Elizabeth Drew in the a recent issue of The New York Review of Books gives as convincing of a narrative concerning the nature of the Democrats’ victory in November 2006 as I’ve read anywhere. There are some important observations in the Drew’s article.
First, the situation for the GOP going into the elections of November, 2006:
In an interview, the astute Republican lobbyist and activist Vin Weber said of the Christian conservatives, "They really are to the Republican party what labor or African-Americans are to the Democrats–similar in numbers and impact." Weber told me, "The evangelical vote is simply larger than that of other Republican constituencies."
The Rove "genius," his daunting get-out-the-vote machinery mobilizing Republican activists on the ground, as well as his ability to frame issues from gay marriage to fighting terrorism in a way that puts Democrats on the defensive, added to the mystique of Republican invincibility. But Rove’s real innovation was to develop a far more sophisticated "targeting" operation– figuring out, for example, where the Christian right and evangelical voters are to be found, and making sure they get to the polls.
However, "Mechanics alone can’t win elections," Drew rightly points out, and the American "electorate is closely divided." The result of the November 2006 election–that is, the Democratic Party’s capture of the House and Senate–was because "59 percent of independents voted for Democrats–up from 49 percent in 2004." Why? In part because the "embrace of Christian conservatives has helped push the Republican Party far to the right, leaving more centrist and independent voters up for grabs."
But the even greater motivator of anti-Republican votes (which tended to be pro-Democratic only incidentally, except in the case of voters in their 20’s) was the issue of Iraq.
Drew gets this.
By late September [2006], most of the public had come to realize that the war in Iraq was an entirely separate matter from the "war on terror." In the past, Bush, Vice President Dick Cheney, and other administration figures had, with considerable success, tried to conjoin the two issues. Iraq, Bush said repeatedly, was the "central front in the war on terror."

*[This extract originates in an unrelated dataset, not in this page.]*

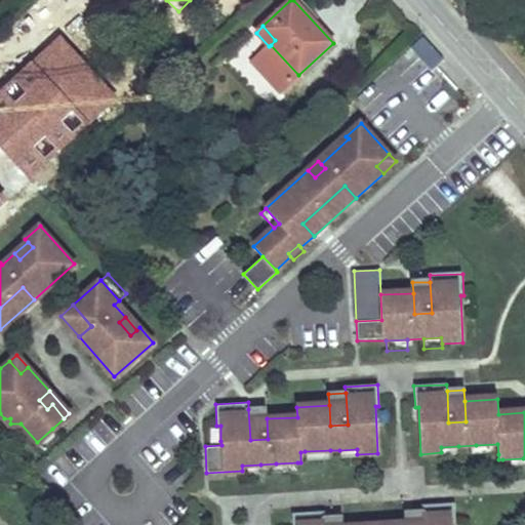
[(267,418),(266,408),(248,409),(250,440),(268,439),(267,418)]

Drew cites a poll indicating that
during September a large part of the public figured out that it had been sold a bill of goods: that the increasingly costly and unsuccessful war in Iraq wasn’t part of the war on terrorism, as Bush and Cheney had been asserting that it was.
Well, impressive. For four years Cheney and Rove successfully used "the same sales pitch" with the public. That it took until September 2006 for enough Americans to figure this out is simply appalling.
But, figure it out–belatedly–enough American voters did. As David Price (D-NC) summarizes for Drew:
"The election was much more a referendum on Bush and Iraq and the Republican stewardship of the House than a response to what [Democrats] said. It wasn’t that we had such an inspiring program."
Or as Bill Clinton put it: Democrats have been given "not a mandate but an opportunity."
An aggressive Democratic posture vis-a-vis the Bush administration’s Iraq idiocy is what is now needed. Needed badly. And it’s yet to materialize. Such a successful aggressive Democratic stance will create a beach head from which Democrats can begin to more thoroughly counter:
1. the Religious Right’s anti-republic and crypto-theocratic agenda, with all its dehumanizing homophobia, racism, and misogyny, and
2. the Old Guard Corporatists’ gold-worshiping agenda, with all its Social Darwinism–a grotesque socio-economic caricature of the Darwinism of the biological sciences, a callous and anti-humanistic worldview that deems the poor worthy of their poverty always and in every case, and the wealthy worthy of their wealth that effortless makes more wealth–first and foremost for themselves–always and in every case.
But such a resistance to the President on Iraq creates something else yet again, something even more important in the longterm (which, by American political standards is all of 8-15 years) . . . vision and inspiration upon which a viable Democratic forcefulness (as opposed to typical defensiveness) can endure. Here is the rub Democrats can at this point only hope to encounter.
What will it be and who will articulate it? A vision of an America leading an international and rationalistic global community? Unlikely. Perhaps an America in which a Democratic presidential candidate at least calls for a sweeping New Deal-style national program towards energy independence and scientific innovation.
As Michael Tomasky describes in the current The New York Review of Books, some Democrats, like Rep. Rahm Emanuel, think the Great Idea needed is the creation of mandatory national service among the young. Some, like Chuck Schumer think (seriously) that it’s limiting children’s access to the Internet by 50%.
Emanuel’s in particular is not a bad idea at all (Gen. Wes Clark proposed something similar as part of is 2004 campaign for president), and Schumer’s isn’t entirely off-base, but I feel worried if these ideas represent the best that the Democrats can muster.
Regardless, it is way past time for Democrats to seize November’s opportunity.